*What you have to do*
For the word "down", determine how many lines of the entries below contain it, and give only that number.

%%

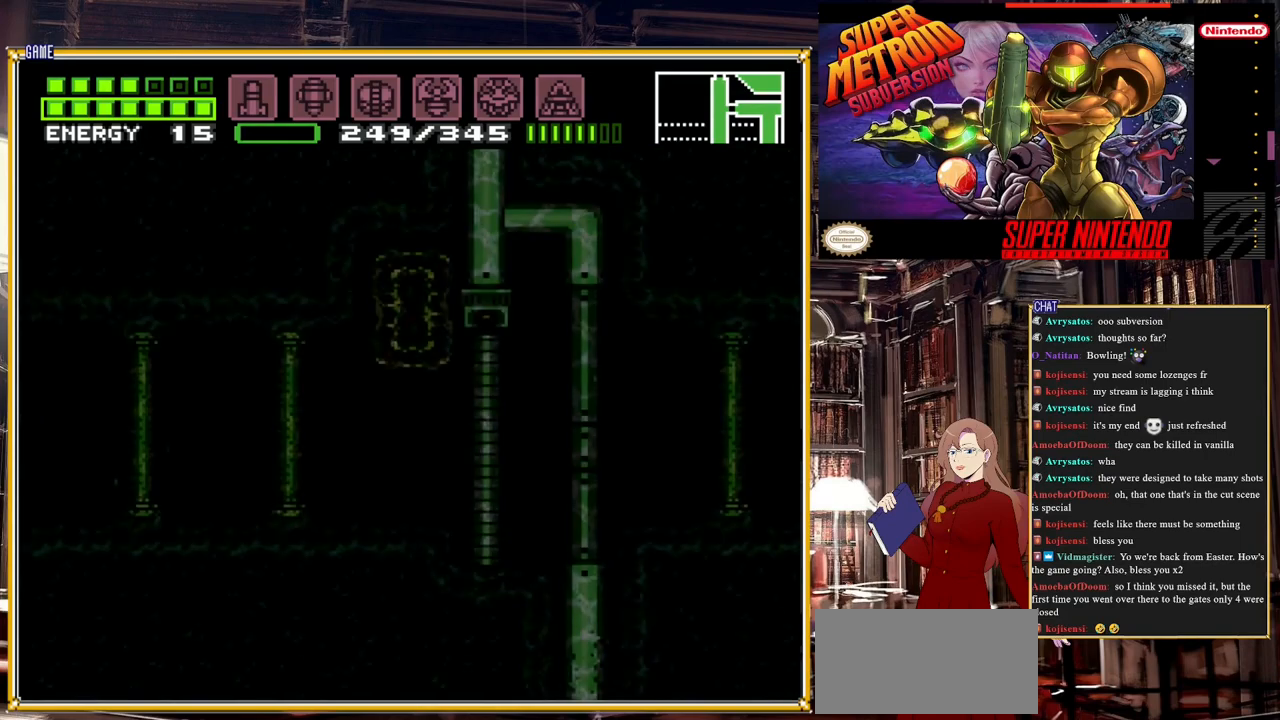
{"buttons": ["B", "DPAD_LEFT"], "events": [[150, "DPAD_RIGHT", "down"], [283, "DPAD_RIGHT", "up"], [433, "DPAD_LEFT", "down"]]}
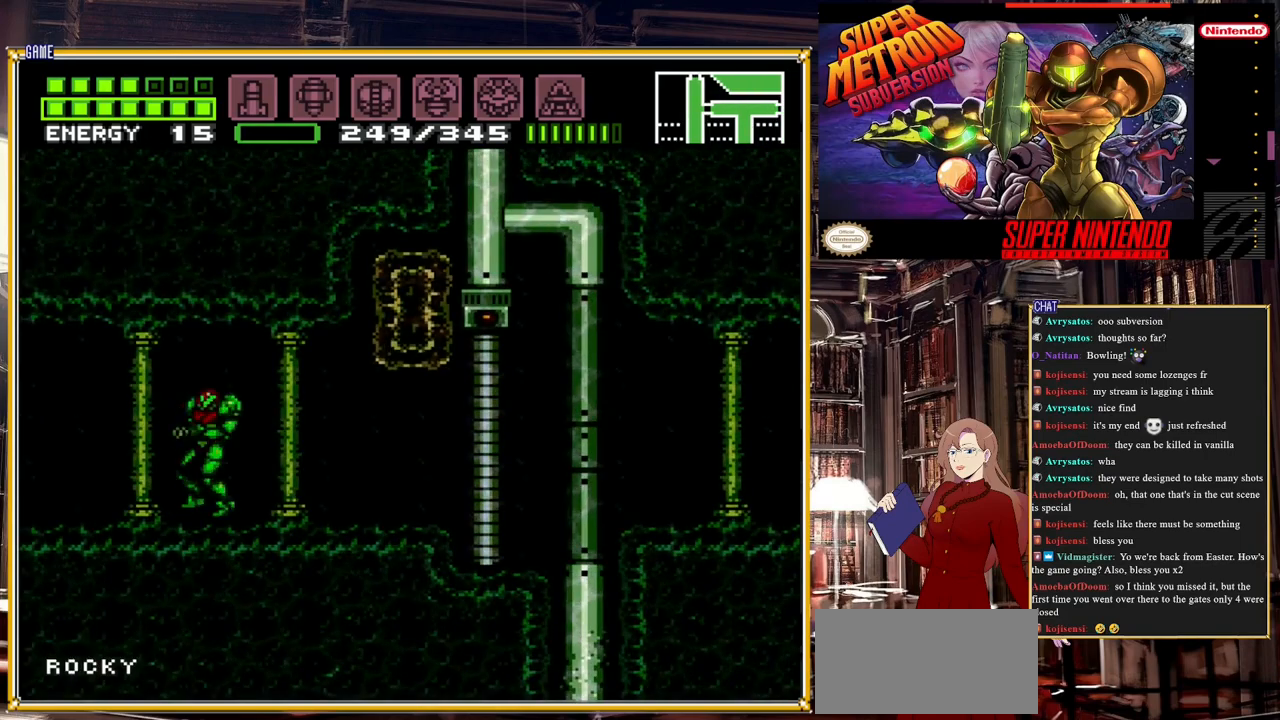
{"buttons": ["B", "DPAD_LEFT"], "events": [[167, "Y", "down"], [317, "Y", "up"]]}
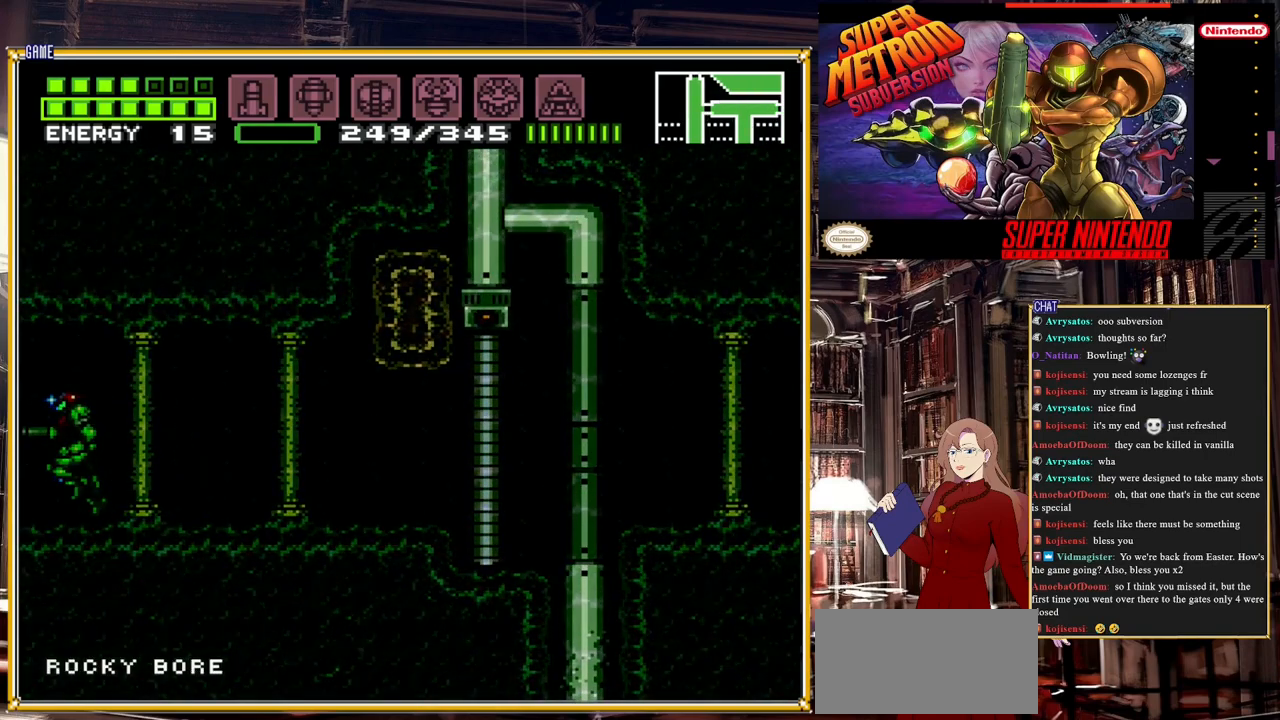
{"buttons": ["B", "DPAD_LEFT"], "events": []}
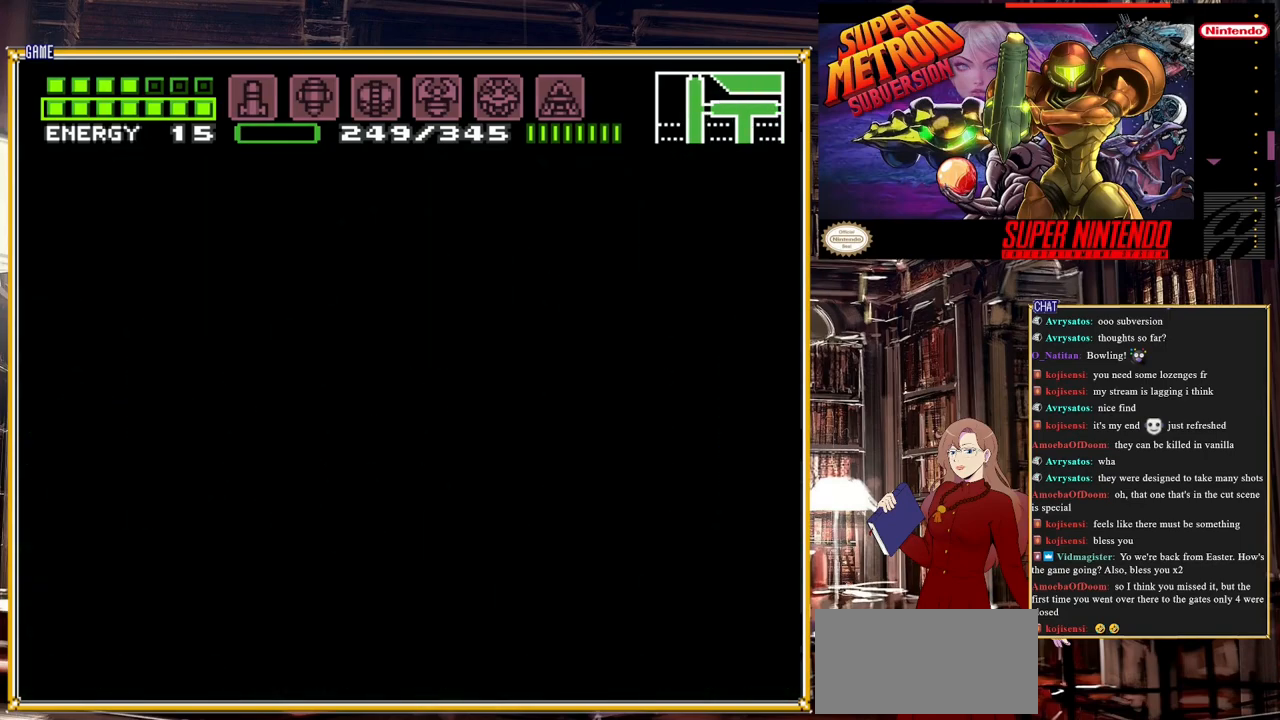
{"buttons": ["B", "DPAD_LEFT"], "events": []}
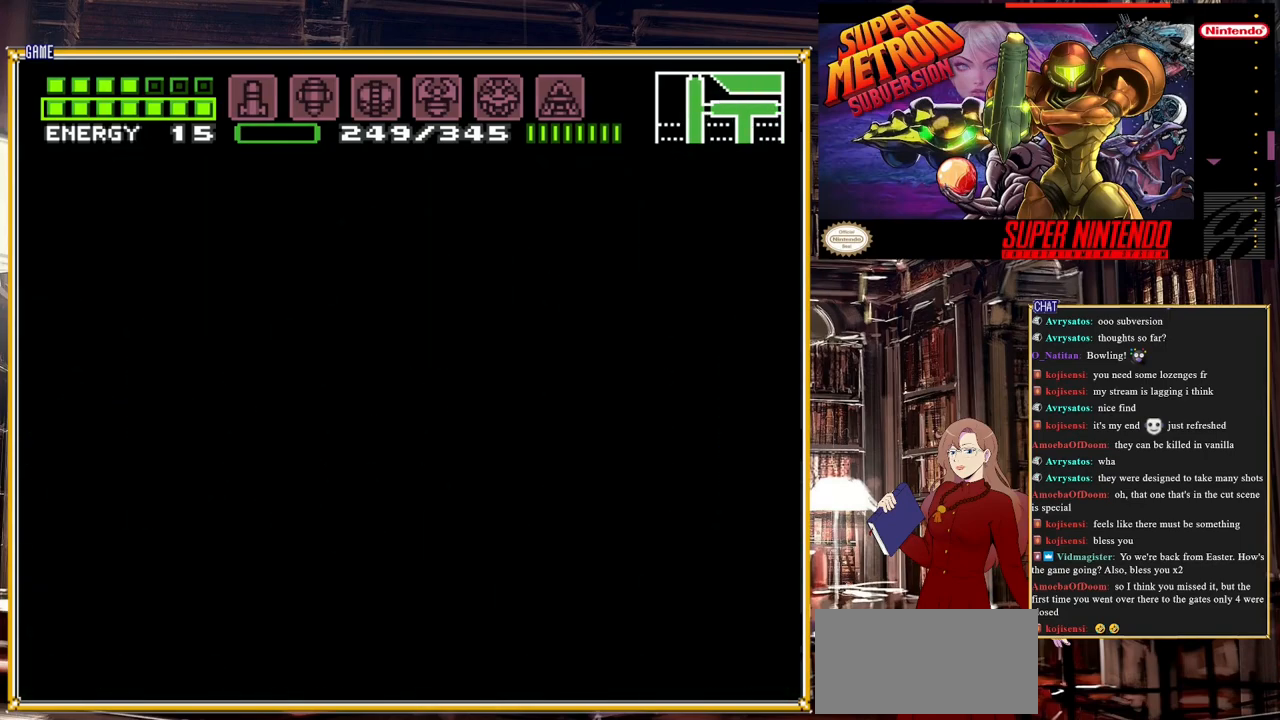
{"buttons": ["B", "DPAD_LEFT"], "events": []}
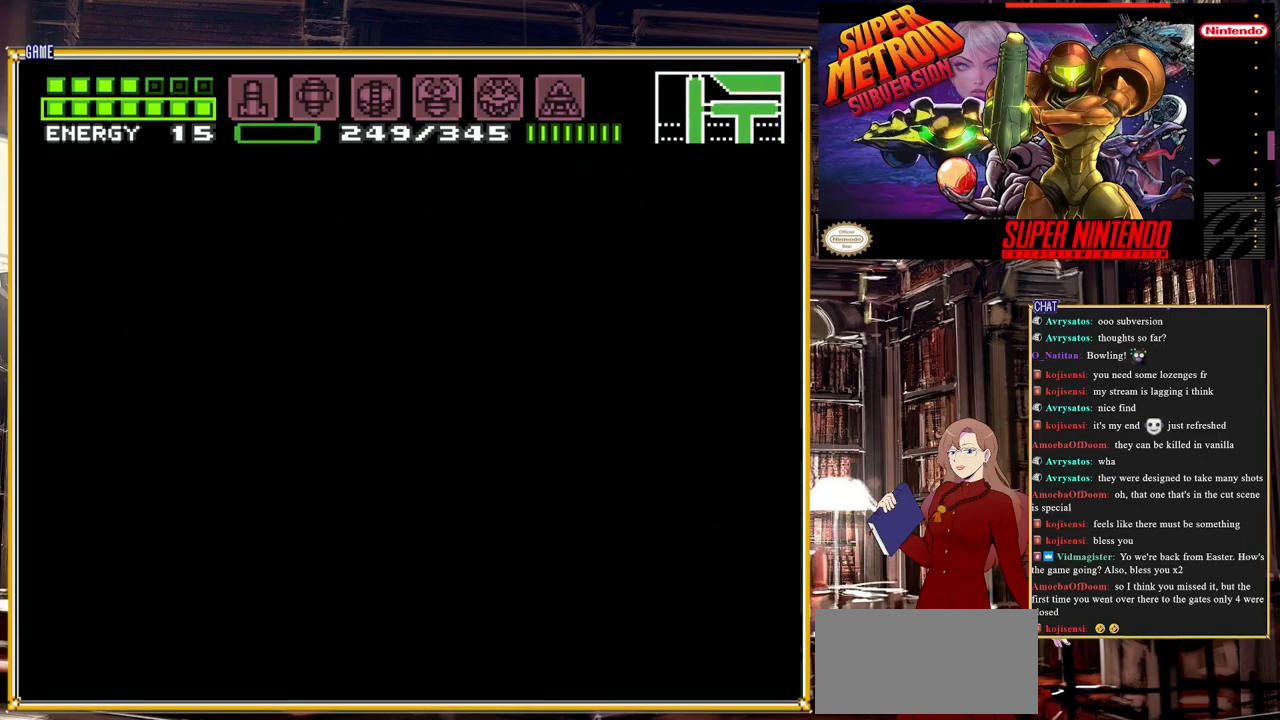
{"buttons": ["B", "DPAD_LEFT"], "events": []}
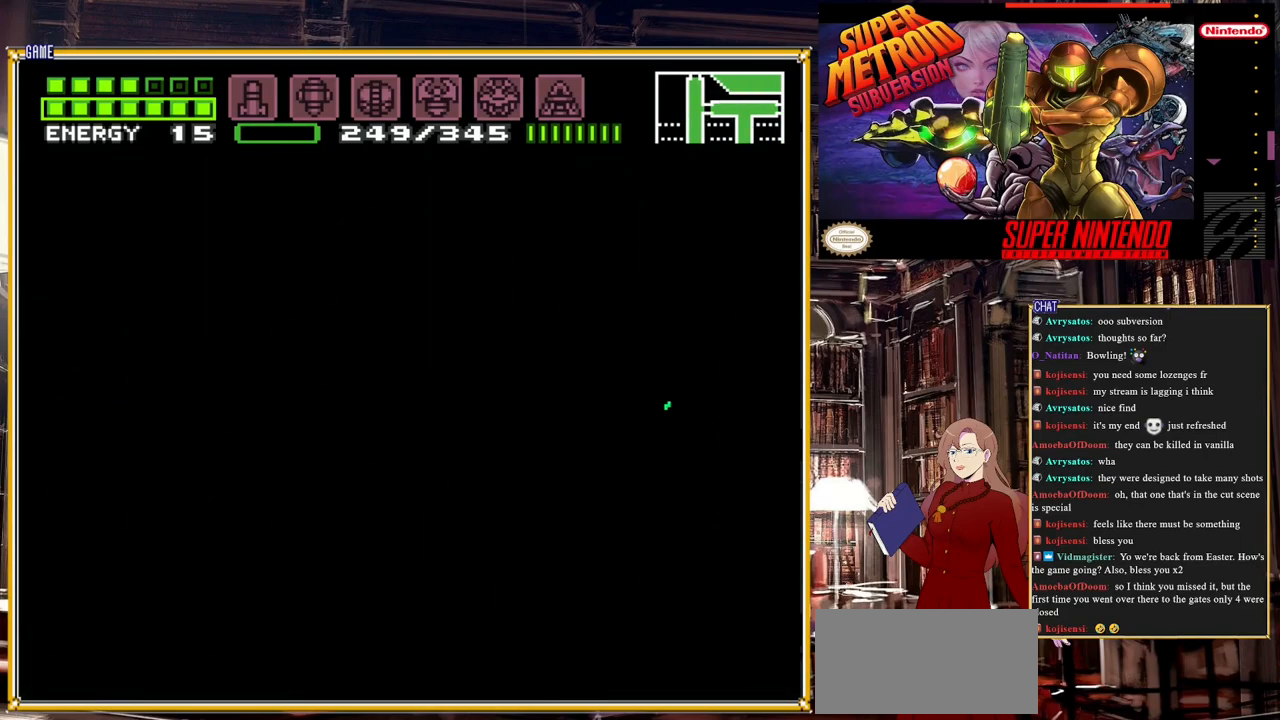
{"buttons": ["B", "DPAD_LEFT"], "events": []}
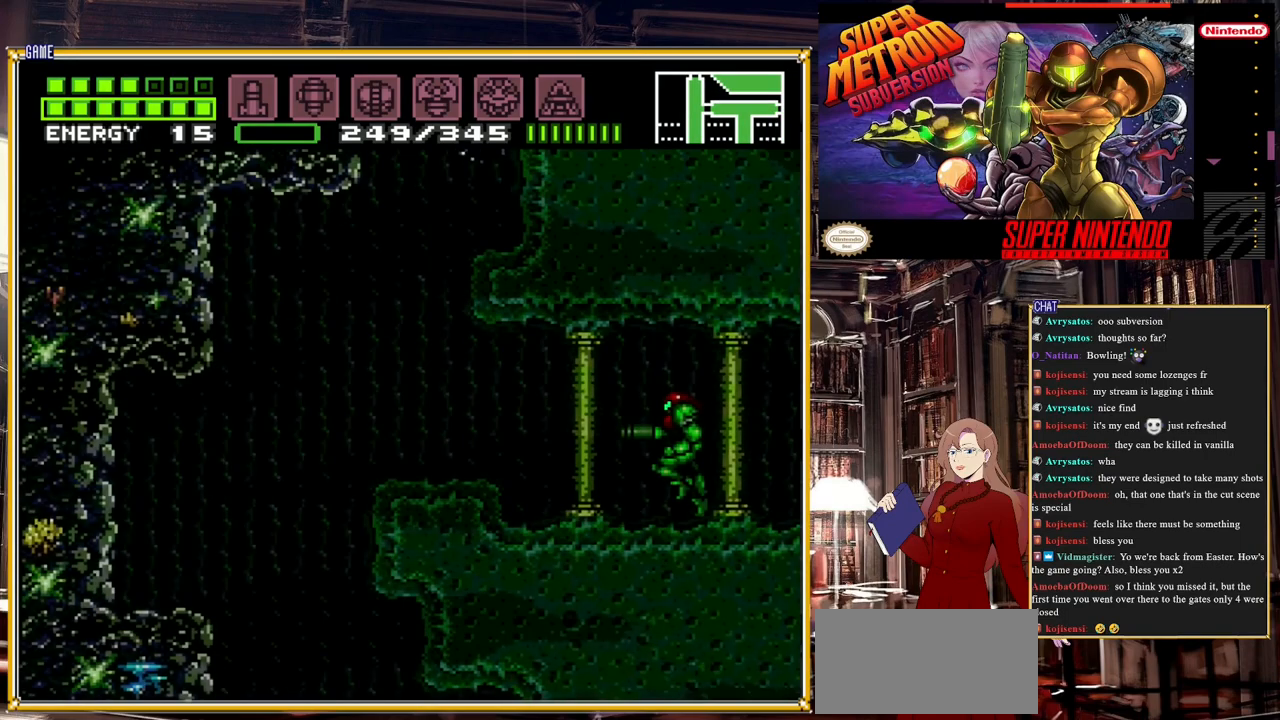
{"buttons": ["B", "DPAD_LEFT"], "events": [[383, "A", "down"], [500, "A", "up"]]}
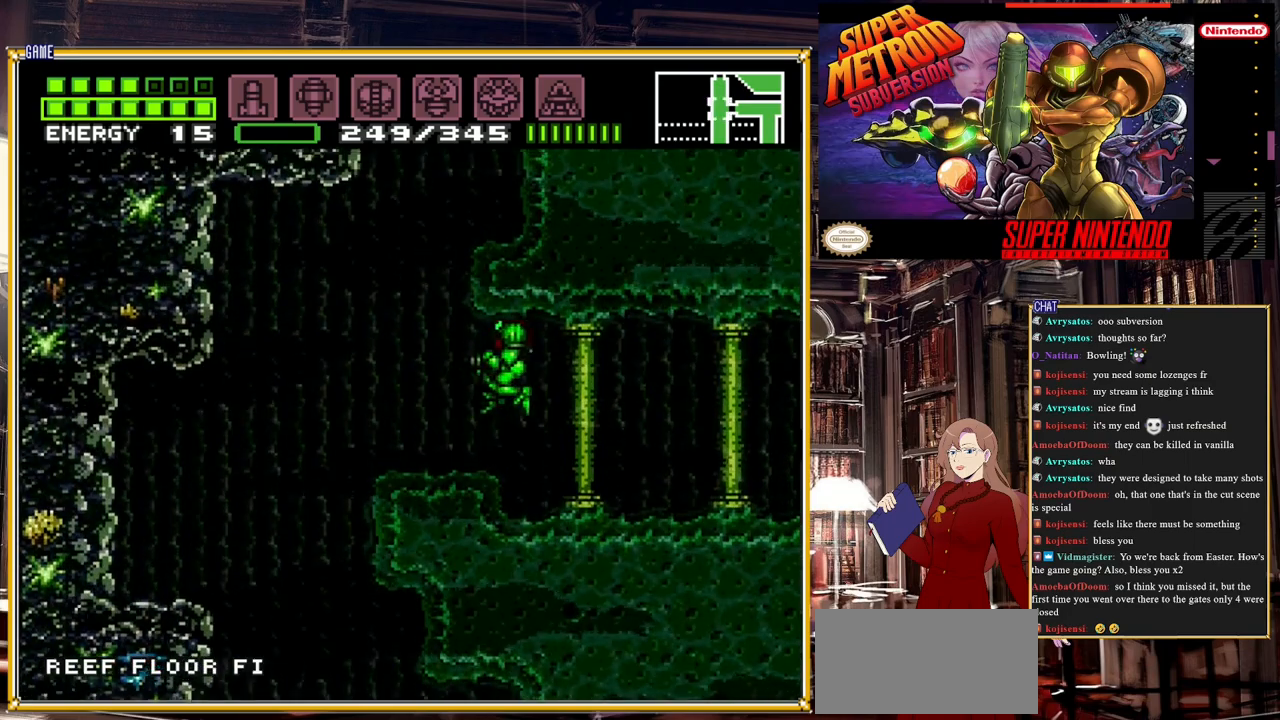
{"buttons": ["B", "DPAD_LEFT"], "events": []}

%%

*Answer to the exercise*
3